■ TASK DETAILS: Copy out every line of the data that has the word "libre" somewhere in it.

■ LISTED RECORDS:

▬▬▬▬▬▬

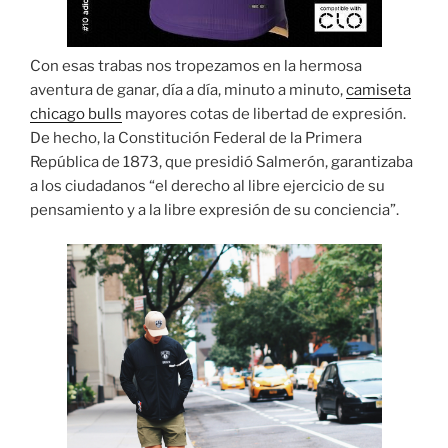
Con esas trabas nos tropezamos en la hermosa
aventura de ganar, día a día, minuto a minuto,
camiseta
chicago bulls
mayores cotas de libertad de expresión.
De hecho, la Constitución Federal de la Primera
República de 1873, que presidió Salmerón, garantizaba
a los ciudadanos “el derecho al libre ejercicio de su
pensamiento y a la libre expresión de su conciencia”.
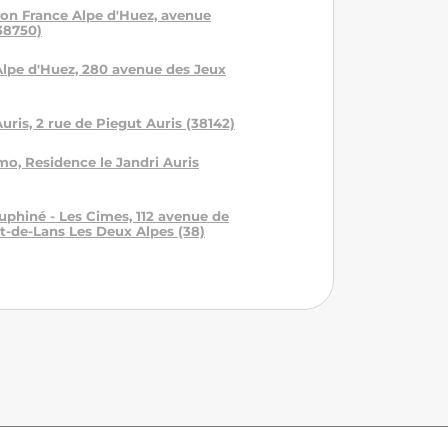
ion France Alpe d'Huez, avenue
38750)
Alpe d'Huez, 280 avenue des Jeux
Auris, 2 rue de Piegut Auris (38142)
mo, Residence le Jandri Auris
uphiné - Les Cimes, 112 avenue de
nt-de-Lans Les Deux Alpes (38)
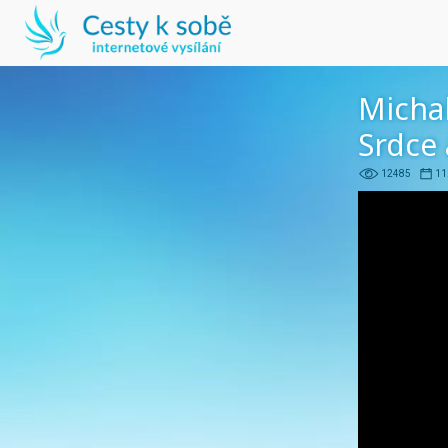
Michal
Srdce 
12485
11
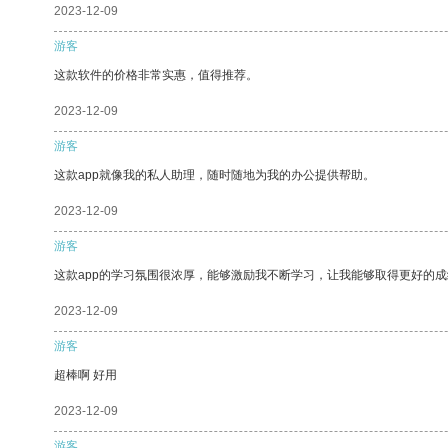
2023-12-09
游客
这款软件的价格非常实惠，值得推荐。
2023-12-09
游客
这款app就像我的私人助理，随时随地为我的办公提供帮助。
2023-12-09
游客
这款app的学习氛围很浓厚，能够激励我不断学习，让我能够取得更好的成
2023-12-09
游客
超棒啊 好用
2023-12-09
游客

▬▬▬▬▬▬

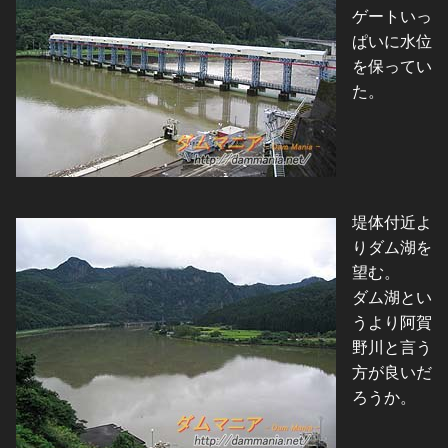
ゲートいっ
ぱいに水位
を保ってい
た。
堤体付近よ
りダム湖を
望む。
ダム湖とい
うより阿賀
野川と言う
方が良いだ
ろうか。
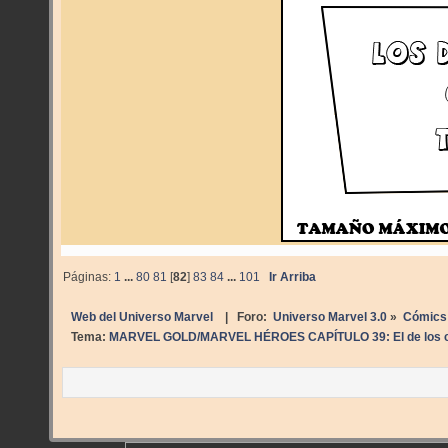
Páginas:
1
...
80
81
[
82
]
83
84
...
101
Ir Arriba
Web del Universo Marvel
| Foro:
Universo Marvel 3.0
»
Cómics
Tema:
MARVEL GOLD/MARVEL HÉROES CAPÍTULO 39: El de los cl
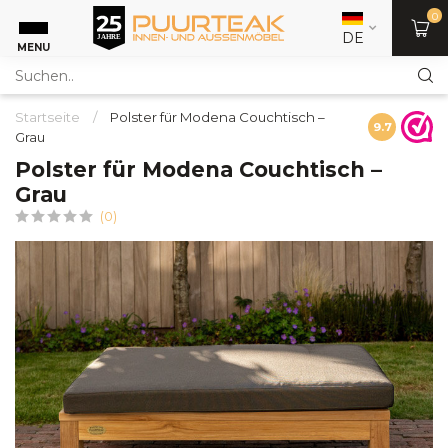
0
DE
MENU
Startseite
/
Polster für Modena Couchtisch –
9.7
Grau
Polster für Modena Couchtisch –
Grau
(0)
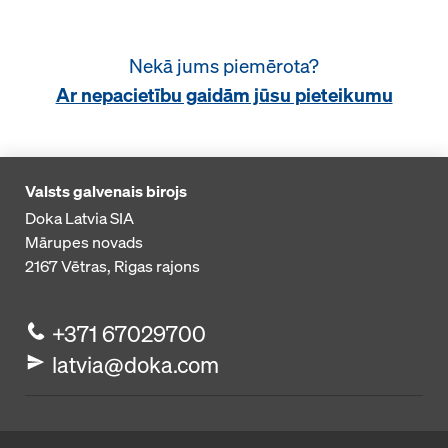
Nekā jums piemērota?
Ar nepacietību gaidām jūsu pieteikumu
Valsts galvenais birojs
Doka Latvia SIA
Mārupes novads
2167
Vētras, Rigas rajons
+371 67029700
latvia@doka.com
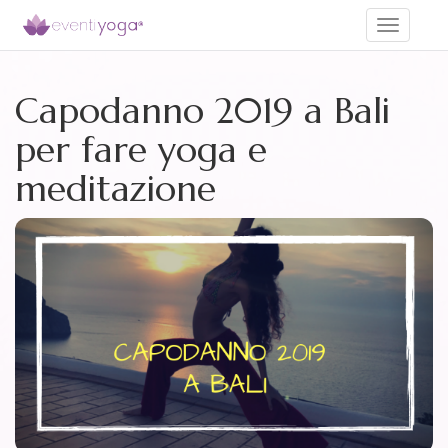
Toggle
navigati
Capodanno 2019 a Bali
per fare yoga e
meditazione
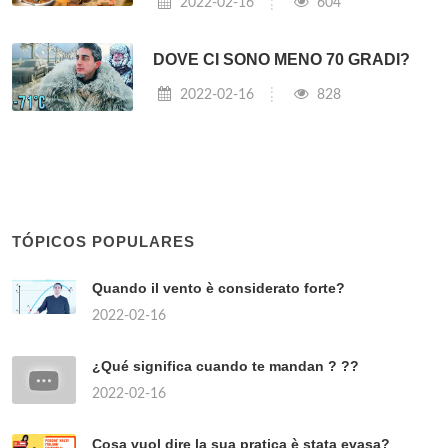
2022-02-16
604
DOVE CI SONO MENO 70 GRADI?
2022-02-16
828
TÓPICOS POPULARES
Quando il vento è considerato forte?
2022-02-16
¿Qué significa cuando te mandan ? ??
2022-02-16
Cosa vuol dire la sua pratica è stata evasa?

▬▬▬▬▬▬

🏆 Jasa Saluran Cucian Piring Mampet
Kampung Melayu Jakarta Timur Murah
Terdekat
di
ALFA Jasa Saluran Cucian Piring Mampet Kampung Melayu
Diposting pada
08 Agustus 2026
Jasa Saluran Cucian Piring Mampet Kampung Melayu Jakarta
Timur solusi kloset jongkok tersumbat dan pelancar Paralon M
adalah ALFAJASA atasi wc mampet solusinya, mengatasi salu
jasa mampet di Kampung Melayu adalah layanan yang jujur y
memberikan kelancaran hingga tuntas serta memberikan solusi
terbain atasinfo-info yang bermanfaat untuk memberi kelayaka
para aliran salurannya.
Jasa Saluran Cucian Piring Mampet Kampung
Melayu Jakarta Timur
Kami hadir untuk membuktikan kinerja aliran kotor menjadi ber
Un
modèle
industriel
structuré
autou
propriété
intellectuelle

▬▬▬▬▬▬

■ WRITTEN REPLY:
a los ciudadanos “el derecho al libre ejercicio de su
pensamiento y a la libre expresión de su conciencia”.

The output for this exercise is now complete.